HIV/AIDS and Being a Scholar in the Digital Era


Image by AIDS Coalition to Unleash Power (ACT UP)

Guest Post by Jessie Daniels, Professor of Sociology at Hunter College and the Graduate Center.

When a new and frightening epidemic known as ‘AIDS’ was devastating a generation in the 1980s, the response from elected officials and government agencies was appallingly slow or non-existent.

Polly Thistlethwaite, 2016

Polly Thistlethwaite, 2016

Also in short supply was information about potentially life-saving drugs and clinical trials. Research published about HIV/AIDS was not available to the general public, but locked behind paywalls in academic libraries and databases.

It was through the confluence of her training as a research librarian and her AIDS activism during the late 1980s and early 1990s that my co-author, GC Chief Librarian Polly Thistlethwaite, learned that access to information is a basic human right.

As a research librarian, she could invite guests without university affiliations into her workplace to allow them access to print journals, books, and research databases that were only available at that time, pre-Internet, inside library buildings.

Connived and Colluded

She was not alone in this work. There were doctors, nurses, lawyers, students, faculty and other librarians in the ACT UP ranks who leveraged their credentials to allow others to tunnel into the rich stores of information controlled by research institutions.


They connived and colluded for wider access to medical, legal, public health, social science, education, and humanities literature when so little of it was freely available to those who needed it most, including the people who were dying from HIV/AIDS. Their activism created the political frame for opening up medical information to the public, initiated by the launch of PubMed in 1997.

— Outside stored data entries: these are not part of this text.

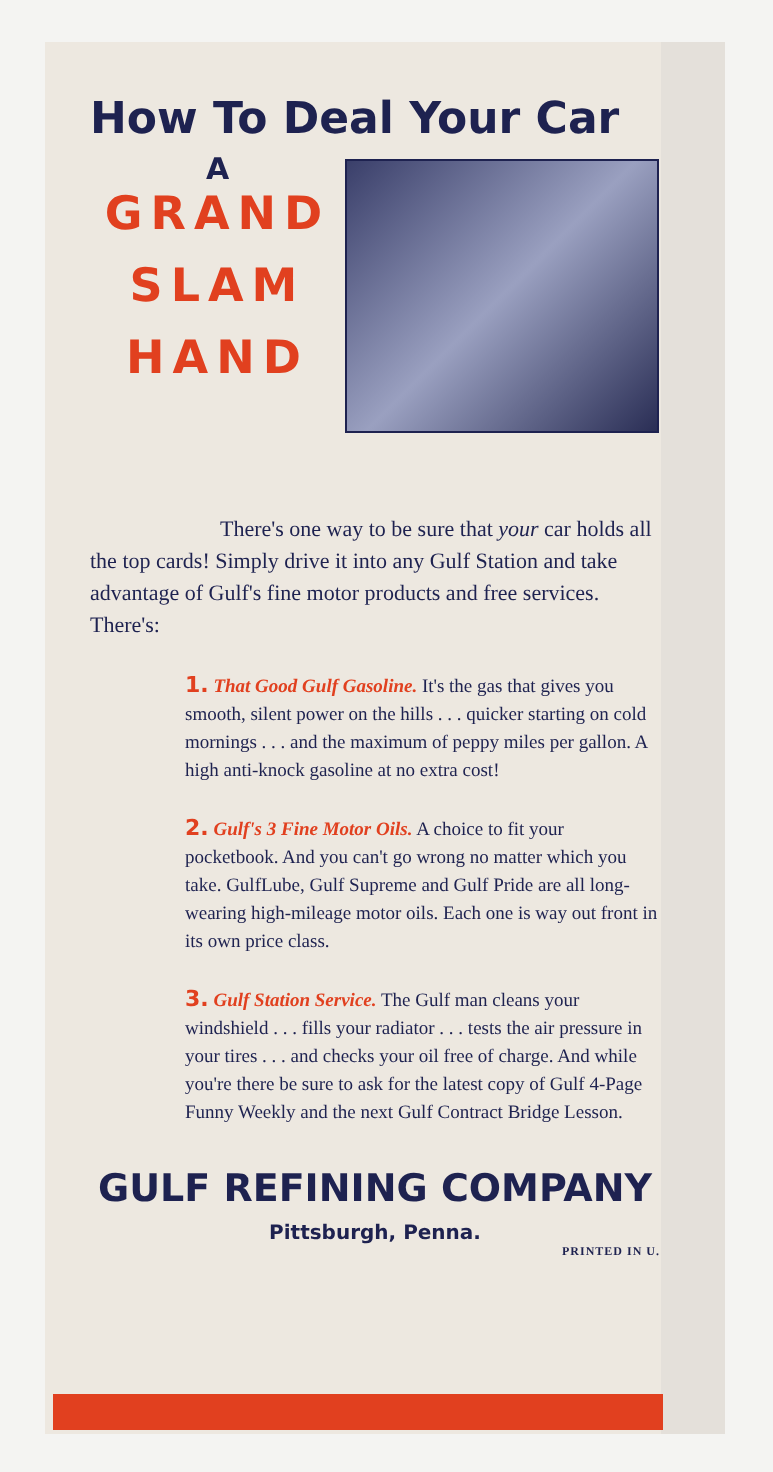How To Deal Your Car
A
GRAND
SLAM
HAND
There's one way to be sure that your car holds all the top cards! Simply drive it into any Gulf Station and take advantage of Gulf's fine motor products and free services. There's:
1. That Good Gulf Gasoline. It's the gas that gives you smooth, silent power on the hills . . . quicker starting on cold mornings . . . and the maximum of peppy miles per gallon. A high anti-knock gasoline at no extra cost!
2. Gulf's 3 Fine Motor Oils. A choice to fit your pocketbook. And you can't go wrong no matter which you take. GulfLube, Gulf Supreme and Gulf Pride are all long-wearing high-mileage motor oils. Each one is way out front in its own price class.
3. Gulf Station Service. The Gulf man cleans your windshield . . . fills your radiator . . . tests the air pressure in your tires . . . and checks your oil free of charge. And while you're there be sure to ask for the latest copy of Gulf 4-Page Funny Weekly and the next Gulf Contract Bridge Lesson.
GULF REFINING COMPANY
Pittsburgh, Penna.
PRINTED IN U.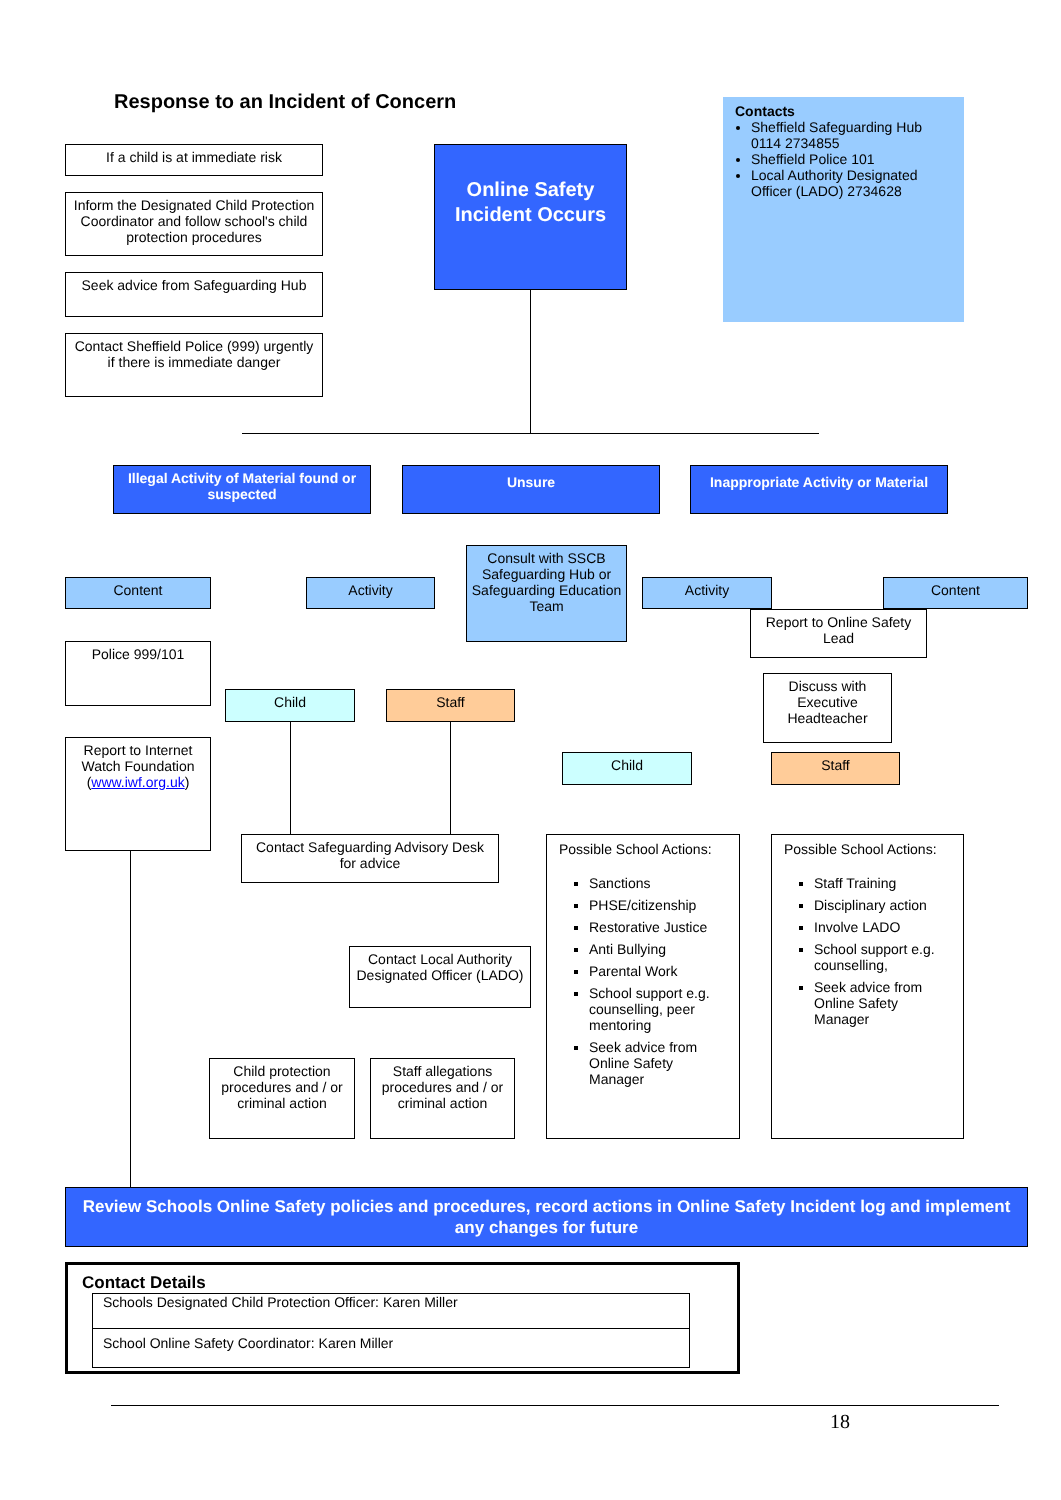Response to an Incident of Concern
Contacts
Sheffield Safeguarding Hub 0114 2734855
Sheffield Police 101
Local Authority Designated Officer (LADO) 2734628
If a child is at immediate risk
Inform the Designated Child Protection Coordinator and follow school's child protection procedures
Seek advice from Safeguarding Hub
Contact Sheffield Police (999) urgently if there is immediate danger
Online Safety Incident Occurs
Illegal Activity of Material found or suspected
Unsure
Inappropriate Activity or Material
Content Activity
Consult with SSCB Safeguarding Hub or Safeguarding Education Team
Activity Content
Report to Online Safety Lead
Police 999/101
Discuss with Executive Headteacher
Child Staff
Report to Internet Watch Foundation (www.iwf.org.uk)
Child Staff
Contact Safeguarding Advisory Desk for advice
Possible School Actions:
Sanctions
PHSE/citizenship
Restorative Justice
Anti Bullying
Parental Work
School support e.g. counselling, peer mentoring
Seek advice from Online Safety Manager
Possible School Actions:
Staff Training
Disciplinary action
Involve LADO
School support e.g. counselling,
Seek advice from Online Safety Manager
Contact Local Authority Designated Officer (LADO)
Child protection procedures and / or criminal action
Staff allegations procedures and / or criminal action
Review Schools Online Safety policies and procedures, record actions in Online Safety Incident log and implement any changes for future
Contact Details
Schools Designated Child Protection Officer: Karen Miller
School Online Safety Coordinator: Karen Miller
18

When Polly and I were writing Being a Scholar in the Digital Era, we wanted to find a way to make our work available to a wide audience. We wanted to do this for several reasons. First, making our writing available open access is consistent with the lessons that Polly took away from her AIDS activism and the values that we both share. Second, the focus of the book is about how the digital era is changing the way we do our work as scholars, and making it open is one of these key changes.